I'm sorry Puff, but I don't give a fuck if this chick was my own mother
I still fuck her with no rubber and cum inside her
and have a son and a new brother at the same time
and just say that it ain't mine, what's my name?"

Fantasme, perversion sexuelle, Oedipe non réglé, désir de choquer? je sais pas et je m'en fous! je sais juste que la formulation est parfaite, que le rythme sur lequel il débite cette phrase est à trouer le cul des plus sceptiques, et franchement, à ce stade, ça s'appelle un orgasme musical!


(article à venir sur "The Marshall Mathers LP", l'album le plus atypique de ma vie, à plus d'un titre...)

Monday, December 08, 2008

I AM HIP HOP! (en alexandrins)


Je suis pti' fils d'esclaves et je chante ma peine;
je suis chant de douleur devenu cri de haine;
je suis l'espoir qui naît d'un torrent d'amertume;
je suis une rose éclose au milieu du bitume;
je suis fils de la soul, du funk, du rock, du jazz;
je suis universel, j'ai des millions de blazes;
je suis né dans le Bronx, j'ai grandi dans son flanc,
puis j'ai pris manhattan, traversé l'océan,
j'ai muté, voyagé et envahit le monde,
pas un gosse qui m'ignore tant ma sève est féconde,
je transporte le rêve partout dans mes bagages
et je change de peau à chaque nouveau rivage;
je suis plus qu'une parole, suis un mode de vie,
culture à part entière, une vraie philosophie
j'tague partout mon nom dans les rues de vos villes
et j'invente des mots pour décrire tous mes maux;
je vis avec eux tous la plus belle des idylles
puis m'impose, surnois, au fond de vos cerveaux!
j'apaise ma colère en volant de mes pieds
que ce soit en freestyle ou figure imposée
mon deejay aux platines recycle le temps,
par le sample il ravive les refrains d'antan;
je suis festif ou grave, c'est selon le moment,
le style ou le MC qui déverse son torrent;
je suis fier d'être né pour reprendre le flambeau
j'ai 30 ans, j'suis le hip hop, suis encore nouveau,
mais suis là pour rester alors gare à mon flow!

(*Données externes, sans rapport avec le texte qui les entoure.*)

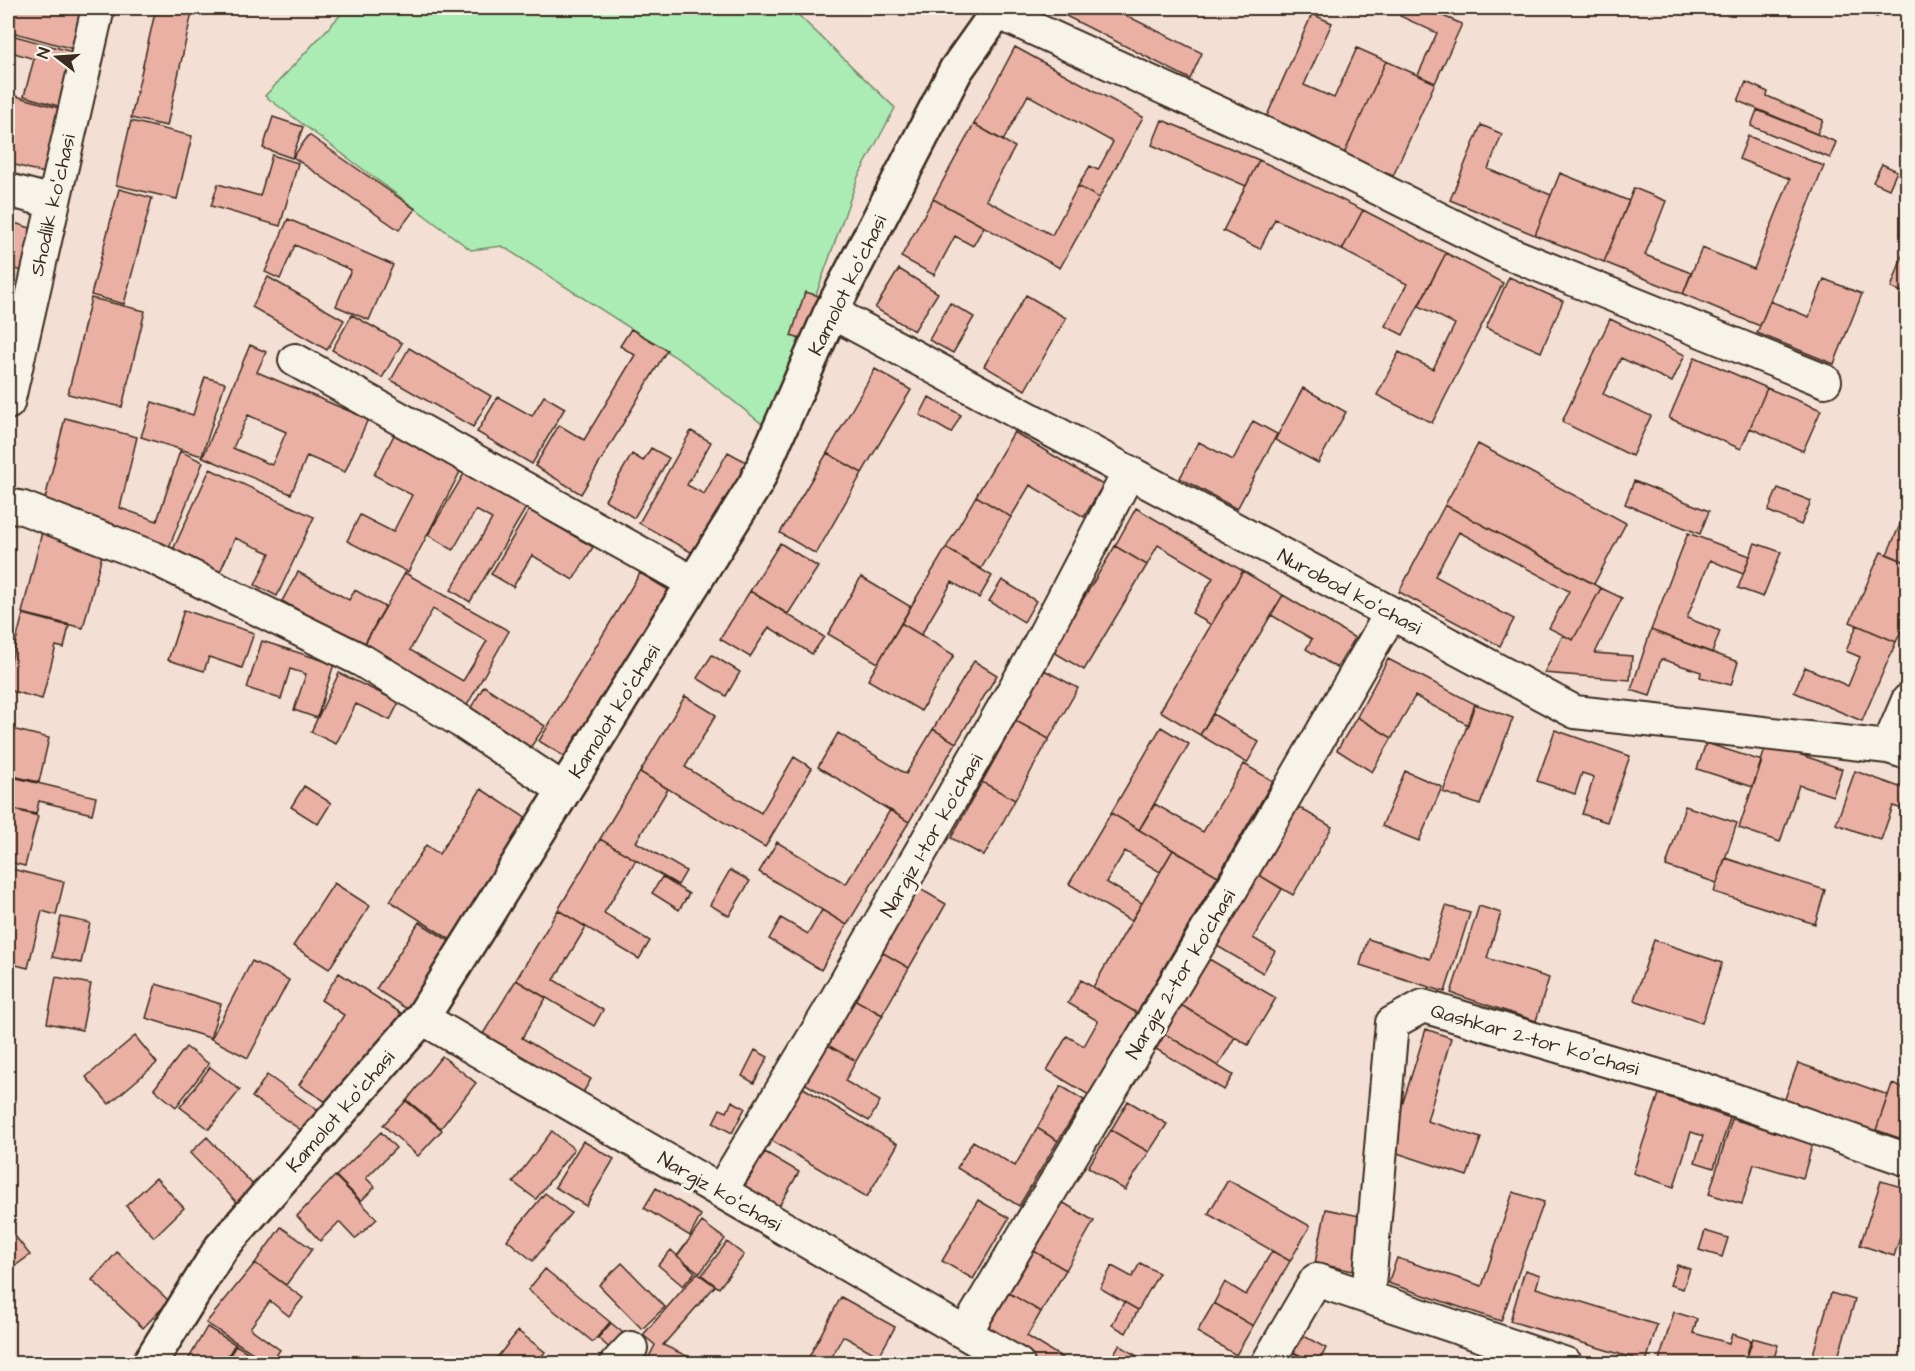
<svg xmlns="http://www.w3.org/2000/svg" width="1915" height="1371" font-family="'Architects Daughter',sans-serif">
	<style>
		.green { fill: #abecb4; stroke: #738b69; stroke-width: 1.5 }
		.building { fill: #eab0a4; stroke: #3b2a1e; stroke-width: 1.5; fill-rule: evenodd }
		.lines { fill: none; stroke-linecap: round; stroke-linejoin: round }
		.street-casing { stroke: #3b2a1e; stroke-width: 36 }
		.secondary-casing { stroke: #3b2a1e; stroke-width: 38 }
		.street { stroke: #f7f3e8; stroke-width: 32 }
		.secondary { stroke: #f7f3e8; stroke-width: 33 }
		.labels { text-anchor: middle; stroke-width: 6; stroke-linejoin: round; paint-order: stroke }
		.street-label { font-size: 20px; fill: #3b2a1e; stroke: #f7f3e8 }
	</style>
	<rect width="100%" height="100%" fill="#f3dfd4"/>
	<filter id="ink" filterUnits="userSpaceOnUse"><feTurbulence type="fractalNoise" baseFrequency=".0167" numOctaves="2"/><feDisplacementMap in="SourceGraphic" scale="12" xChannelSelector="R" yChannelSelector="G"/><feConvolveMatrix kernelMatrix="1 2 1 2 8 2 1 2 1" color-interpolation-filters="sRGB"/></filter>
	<g filter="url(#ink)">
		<path class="green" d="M347,8H791L895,108L858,177L794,357L771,431L688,365L502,246L471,250L265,96Z"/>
		<path class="building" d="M8,8H88L77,50L8,31Z
			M156,8H193L167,126L131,118Z
			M1066,8H1114L1113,9L1202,53L1190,79L1062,14Z
			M1404,8H1424L1462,24L1435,83L1418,75L1437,33L1400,16Z
			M1860,8H1882L1877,17Z
			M1312,14L1332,23L1304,85L1334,98L1357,48L1386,61L1344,154L1266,118Z
			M8,34L80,54L65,108L24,96L34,59L8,51Z
			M1015,47L1143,117L1099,198L1078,186L1090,166L1098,170L1113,142L1028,95L1003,141L974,124Z
			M1386,61L1435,83L1393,176L1344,154Z
			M1746,82L1768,92L1767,96L1823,120L1817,134L1738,101Z
			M12,95L66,110L48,174L8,163V111Z
			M1757,110L1836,142L1830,158L1751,126Z
			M273,117L303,127L292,158L263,148Z
			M1162,120L1259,160L1246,186L1152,145Z
			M131,121L192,136L177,199L116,185Z
			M974,124L1015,147L986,200L1052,235L1078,186L1099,198L1060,268L933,199Z
			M1481,125L1502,134L1488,169L1551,195L1535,235L1450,200Z
			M309,135L415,209L399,230L293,157Z
			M1748,136L1824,166L1760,326L1683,294L1702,248L1754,269L1790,179L1739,159Z
			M272,155L298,163L280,226L211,206L218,184L260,196Z
			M1259,160L1363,210L1342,250L1275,219L1260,249L1223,231Z
			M1882,164L1897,171L1889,189L1873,182Z
			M1560,173L1629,201L1604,262L1535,235Z
			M1908,182V199L1901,196Z
			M1634,188L1666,201L1645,255L1691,273L1683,294L1604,262Z
			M119,189L152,198L124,304L91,295Z
			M933,199L984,227L973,246L955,236L934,275L901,257Z
			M1363,210L1446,253L1403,335L1385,326L1407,284L1342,250Z
			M288,219L393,265L369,320L336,306L351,270L295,245L280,279L265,272Z
			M8,221L37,230L25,272L8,267Z
			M1908,240V294L1891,288Z
			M1446,253L1503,283L1432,423L1377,395L1399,352L1433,369L1455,324L1419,306Z
			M899,269L938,293L914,331L875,308Z
			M268,277L344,320L327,350L252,307Z
			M1509,277L1563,301L1541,352L1486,328Z
			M1824,279L1862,294L1834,364L1757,333L1770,301L1809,317Z
			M8,285L19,288L8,332Z
			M805,292L823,297L809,342L791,336Z
			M1026,295L1066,318L1025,390L984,366Z
			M91,298L145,311L122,407L68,394Z
			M950,303L974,317L953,353L929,340Z
			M352,315L402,343L382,378L332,350Z
			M1610,319L1685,355L1672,382L1621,358L1603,394L1651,416L1632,456L1562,422Z
			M631,329L667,350L581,494L535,466L559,425L584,440L635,355L620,346Z
			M250,345L266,352L257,372L368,419L345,472L307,456L291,494L203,457ZM248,415L286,432L272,465L233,448Z
			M409,348L491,396L473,427L391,380Z
			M1695,357L1767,388L1741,449L1669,418Z
			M875,369L911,390L862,473L827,453Z
			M205,377L225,383L202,456L141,437L152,402L193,415Z
			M1303,388L1346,412L1318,463L1275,440Z
			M1767,388L1821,410L1803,451L1750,428Z
			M544,396L565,408L532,464L477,432L498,397L532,416Z
			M929,397L961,415L951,433L920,415Z
			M65,418L137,437L120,508L157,521L180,451L203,462L168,550L43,507Z
			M1253,421L1277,434L1237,509L1180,478L1199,442L1233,460Z
			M691,431L711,442L687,485L704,494L728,452L750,464L698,556L639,523Z
			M1014,432L1103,485L1084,517L1030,485L1011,517L976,496Z
			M395,433L462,468L408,572L347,541L360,515L393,532L412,495L374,475Z
			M1478,444L1626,523L1594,584L1445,505Z
			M651,448L669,458L634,518L605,500L632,454L643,461Z
			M827,453L862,473L816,554L780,533Z
			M210,469L314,517L277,596L255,585L270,553L235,538L219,574L172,552Z
			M465,472L526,508L470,602L451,590L492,519L476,510L453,550L428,535Z
			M1634,481L1709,511L1700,534L1625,504Z
			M1778,488L1811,501L1801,525L1768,511Z
			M976,496L1011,517L981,569L946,548Z
			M1445,505L1601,588L1573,640L1549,628L1569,591L1459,532L1435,576L1514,619L1500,646L1399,592Z
			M1908,507V563L1887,554Z
			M1136,508L1243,571L1211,625L1192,613L1213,578L1158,545L1147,565L1115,546Z
			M529,510L593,547L573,580L532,555L513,587L491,574Z
			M43,528L105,544L83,628L22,613Z
			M1688,533L1750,556L1743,574L1710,560L1687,618L1720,631L1712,653L1651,630Z
			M780,543L818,567L788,614L750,591Z
			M1755,543L1781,552L1763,597L1738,588Z
			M1115,546L1147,565L1084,670L1052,651Z
			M946,548L992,576L979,598L952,582L921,635L901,623Z
			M1881,552L1908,563V616L1896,642L1850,622Z
			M1243,571L1283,595L1200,735L1160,711Z
			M298,572L349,600L355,590L385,607L363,646L282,601Z
			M405,573L509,631L466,707L362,649ZM433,609L487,641L463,681L410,650Z
			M640,573L670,591L570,760L539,741Z
			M861,577L911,607L878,663L828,634Z
			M1002,580L1036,601L1024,622L989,601Z
			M1601,588L1622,598L1595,653L1632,656L1630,680L1544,673L1563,635L1573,640Z
			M750,591L824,637L812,654L769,627L750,657L720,639Z
			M1283,595L1355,638L1337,668L1306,649L1312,639L1271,615Z
			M184,610L254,633L242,668L209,657L204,671L168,660Z
			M23,614L69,626L64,648L56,646L42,699L8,690V673Z
			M901,623L954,655L921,711L868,680Z
			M1857,625L1896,642L1862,721L1794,692L1805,667L1848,686L1860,657L1846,651Z
			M1651,630L1738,662L1731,685L1700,677L1701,672L1661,659L1650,696L1631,690Z
			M262,641L334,664L317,718L294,710L306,674L290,669L281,699L247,688Z
			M712,655L740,672L726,696L697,678Z
			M1388,659L1475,704L1468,725L1415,696L1392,738L1357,717Z
			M974,661L997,675L956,743L933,729Z
			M1044,670L1078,688L1049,739L1016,721Z
			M339,673L399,702L390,720L356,704L336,744L311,732Z
			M484,686L545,726L530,748L470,709Z
			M685,696L716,715L685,767L761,813L794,757L812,768L765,847L640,772Z
			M1475,704L1513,718L1480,805L1443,792Z
			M1213,714L1259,742L1247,763L1200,735Z
			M1357,717L1392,738L1372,772L1337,750Z
			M1016,721L1049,739L1015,800L982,782Z
			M1161,727L1189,744L1139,830L1111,813Z
			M8,728L49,738L39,782L8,775Z
			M933,729L956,743L909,822L818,767L838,733L906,774Z
			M1555,730L1630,756L1607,822L1582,814L1594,777L1582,773L1575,794L1537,781Z
			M1706,743L1762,761L1753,787L1697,769Z
			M1767,743L1842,769L1833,796L1799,785L1780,842L1739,828Z
			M1244,764L1273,781L1218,876L1139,830L1155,804L1203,832Z
			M1405,771L1442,787L1419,841L1382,826Z
			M1855,771L1908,790V811L1893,806L1881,840L1836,824Z
			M640,772L668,789L636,842L686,871L678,885L600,839Z
			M8,776L96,797L92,814L39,801L36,814L8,808Z
			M982,782L1015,800L984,856L951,838Z
			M304,786L331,803L318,824L291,807Z
			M481,789L532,822L454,942L390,901L426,845L439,854Z
			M1685,806L1737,823L1717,883L1666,866Z
			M1298,807L1332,827L1293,895L1259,875Z
			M8,808L38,816L25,866L8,862Z
			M890,810L909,822L847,925L759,872L777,842L846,884Z
			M1111,813L1173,850L1160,872L1125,851L1106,882L1142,903L1131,921L1069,884Z
			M600,839L636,860L604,913L650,941L639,959L558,910Z
			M1173,850L1218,876L1137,1013L1093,987Z
			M1725,858L1825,890L1815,924L1714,892Z
			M8,868L64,882L56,915L42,911L28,968L8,963Z
			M730,870L750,881L729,916L710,905Z
			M1259,875L1282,889L1253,938L1275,951L1263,973L1217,946Z
			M662,877L689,894L679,910L652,893Z
			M334,883L370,906L329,969L293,946Z
			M917,887L946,904L909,968L880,951Z
			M1446,906L1470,913L1445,992L1360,965L1368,939L1430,959Z
			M1479,906L1501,913L1487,958L1549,978L1536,1021L1451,993Z
			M558,910L586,927L554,980L603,1010L594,1026L516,980Z
			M822,910L847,925L821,970L769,939L781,918L808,934Z
			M61,917L90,923L81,963L52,957Z
			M419,922L454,944L410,1011L376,989Z
			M1654,940L1722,963L1702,1023L1634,1000Z
			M880,951L909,968L882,1015L852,998Z
			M1209,959L1276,998L1248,1045L1181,1005Z
			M252,961L289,980L248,1058L211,1039Z
			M339,973L401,1013L339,1110L299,1085L344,1015L321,1000Z
			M56,977L91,984L82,1030L47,1023Z
			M516,980L546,998L522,1038L591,1079L578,1101L478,1042Z
			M1081,980L1137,1013L1089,1095L1047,1070L1067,1036L1084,1046L1098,1021L1068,1003Z
			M156,984L221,1004L210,1038L146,1018Z
			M852,998L883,1015L856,1061L826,1044Z
			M1181,1005L1235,1037L1218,1066L1165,1034Z
			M1426,1029L1451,1038L1427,1121L1481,1138L1467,1176L1388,1150Z
			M1165,1034L1233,1075L1224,1090L1156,1049Z
			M135,1036L157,1063L109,1104L86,1077Z
			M826,1044L856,1061L845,1081L880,1101L869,1121L804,1083Z
			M186,1047L209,1064L176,1107L154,1089Z
			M755,1050L768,1057L754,1083L742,1076Z
			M442,1056L476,1083L441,1128L407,1100Z
			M1798,1063L1888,1095L1874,1136L1783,1104Z
			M210,1067L240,1090L209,1129L180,1107Z
			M267,1075L324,1115L310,1136L252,1097Z
			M1892,1084L1908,1090V1141L1876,1130Z
			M800,1086L898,1144L867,1197L769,1139Z
			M1061,1086L1084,1100L1058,1141L1037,1128Z
			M1659,1094L1730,1118L1714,1168L1695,1162L1703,1136L1691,1132L1674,1187L1633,1173Z
			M406,1101L442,1130L418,1156L383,1125Z
			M732,1101L745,1108L732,1133L713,1123L720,1109L727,1112Z
			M1128,1101L1167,1124L1149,1152L1111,1130Z
			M1732,1119L1813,1143L1803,1178L1754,1164L1742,1204L1709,1194Z
			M1037,1128L1058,1141L1019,1206L957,1168L973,1141L1015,1166Z
			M1111,1130L1149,1152L1125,1190L1088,1167Z
			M552,1131L574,1149L536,1199L513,1182Z
			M381,1132L396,1148L366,1178L375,1187L361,1201L336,1176Z
			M207,1137L260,1192L243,1209L190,1153Z
			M583,1141L614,1159L586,1206L555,1187Z
			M765,1152L799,1172L775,1213L741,1192Z
			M335,1176L377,1219L355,1239L339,1222L320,1241L297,1216Z
			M156,1178L184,1208L154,1237L126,1206Z
			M1228,1180L1310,1226L1290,1261L1208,1214Z
			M1881,1181L1908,1189V1226L1904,1225L1894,1256L1860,1245Z
			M656,1188L701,1215L690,1236L644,1208Z
			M1513,1192L1544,1202L1501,1321L1388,1283L1397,1258L1482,1286Z
			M545,1193L571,1213L533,1261L507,1240Z
			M978,1200L1009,1218L973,1279L942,1261Z
			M1062,1202L1094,1221L1066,1270L1034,1251Z
			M1326,1209L1369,1218L1358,1272L1315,1263Z
			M702,1222L725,1239L700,1273L677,1256Z
			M8,1227L30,1255L12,1268L8,1263Z
			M281,1227L312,1249L286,1285L255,1263Z
			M1705,1231L1728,1238L1722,1257L1699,1250Z
			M727,1242L744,1255L719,1288L702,1275Z
			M671,1250L695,1272L683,1286L658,1265Z
			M1034,1251L1066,1270L1041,1312L1009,1293Z
			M1272,1251L1290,1261L1253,1326L1214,1303L1225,1282L1246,1295Z
			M117,1252L169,1301L143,1328L92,1280Z
			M255,1263L303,1298L289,1316L270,1301L250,1328L280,1350L270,1364L206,1323Z
			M622,1263L665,1307L642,1329L599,1285Z
			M1140,1263L1159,1273L1138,1310L1100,1288L1112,1266L1132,1277Z
			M1677,1265L1690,1269L1683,1289L1670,1285Z
			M545,1269L610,1322L593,1342L528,1290Z
			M1525,1270L1540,1275L1536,1288L1657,1325L1646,1362L1510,1321Z
			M697,1273L715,1286L663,1345L704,1364H656L648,1359L655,1345L643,1335Z
			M1009,1293L1041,1312L1027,1336L1072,1364H1036L985,1333Z
			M1831,1293L1855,1300L1836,1364H1810Z
			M841,1297L895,1327L879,1356L843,1336L828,1364H805Z
			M1124,1302L1138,1310L1126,1333L1112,1325Z
			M1214,1303L1253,1326L1236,1355L1197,1332Z
			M1674,1312L1697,1319L1693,1333L1729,1343L1732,1334L1751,1340L1744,1364H1658Z
			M611,1323L627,1336L613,1351L598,1338Z
			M207,1327L235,1344L223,1364H193L188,1360Z
			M1293,1330L1326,1348L1318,1364L1283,1347Z
			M518,1331L545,1352L536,1364H492Z
			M1753,1338L1778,1345L1773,1361L1783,1364H1745Z
			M236,1345L266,1364H242L230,1355Z
			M1119,1345L1142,1359L1139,1364H1108Z
			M1283,1347L1315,1364H1275Z
			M43,1355L49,1364H33Z"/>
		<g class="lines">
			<g class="street-casing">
				<path id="street" d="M997,12L1309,154L1506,252L1825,381
					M8,190L53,202
					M831,312L1575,712L1888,747L1908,753
					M295,360L694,583
					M8,403L98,8
					M8,505L23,508L154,558L361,660L462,722L564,790
					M1888,747L1908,700
					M422,1018L1018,1364
					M721,1191L827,1015L1031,660L1129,472
					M1368,1297L1392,1023L1423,1006L1703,1089L1908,1160
					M965,1333L1227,897L1391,613
					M616,1364L631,1348
					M1267,1364L1316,1280L1566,1364"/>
			</g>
			<g class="secondary-casing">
				<path id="secondary" d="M149,1364L221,1248L422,1018L756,483L831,312L956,70L1000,8"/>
			</g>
			<use href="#street" class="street"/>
			<use href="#secondary" class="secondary"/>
		</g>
	</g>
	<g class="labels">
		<g class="street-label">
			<text transform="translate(52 205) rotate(-77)" y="7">Shodlik koʻchasi</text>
			<text transform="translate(847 285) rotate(-64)" y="7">Kamolot koʻchasi</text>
			<text transform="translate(1350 591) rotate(28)" y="7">Nurobod koʻchasi</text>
			<text transform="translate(614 711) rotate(-58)" y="7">Kamolot koʻchasi</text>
			<text transform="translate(931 835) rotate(-60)" y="7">Nargiz 1-tor ko‘chasi</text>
			<text transform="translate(1180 974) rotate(-59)" y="7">Nargiz 2-tor ko‘chasi</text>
			<text transform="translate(1535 1039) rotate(16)" y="7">Qashkar 2-tor koʼchasi</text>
			<text transform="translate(340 1111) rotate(-49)" y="7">Kamolot koʻchasi</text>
			<text transform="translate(720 1191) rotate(30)" y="7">Nargiz koʻchasi</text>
		</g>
	</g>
	<rect width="1915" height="1371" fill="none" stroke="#f7f3e8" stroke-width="30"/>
	<rect x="15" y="15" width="1885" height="1341" fill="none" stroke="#3b2a1e" stroke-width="2" filter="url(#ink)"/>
	<g transform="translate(57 57) rotate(287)" stroke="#f7f3e8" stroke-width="4.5" paint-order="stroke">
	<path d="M0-4.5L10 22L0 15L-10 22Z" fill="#3b2a1e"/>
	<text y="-9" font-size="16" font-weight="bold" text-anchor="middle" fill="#3b2a1e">N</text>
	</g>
</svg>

Le Hip Hop a été reconnu pratique culturelle la plus répandue sur la planète par l'UNESCO en 2006. c'est un phénomène culturel à part entière regroupant des gens de tous ages, origines et horizons, avec un même amour pour les codes, les références, les mots... il y a plusieurs variantes et styles au sein même des différentes disciplines qui composent cette culture (le rap, le tag, le deejaying, le beat box et la danse), et ils rassemblent des millions de personnes dans le monde sous une même banière. je suis pour un message de tolérance et de paix dans le hip hop, car c'est un héritage culturel qui doit être transmis sous sa meilleure forme possible. I LOVE HIP HOP. I AM HIP HOP. LONG LIVE HIP HOP!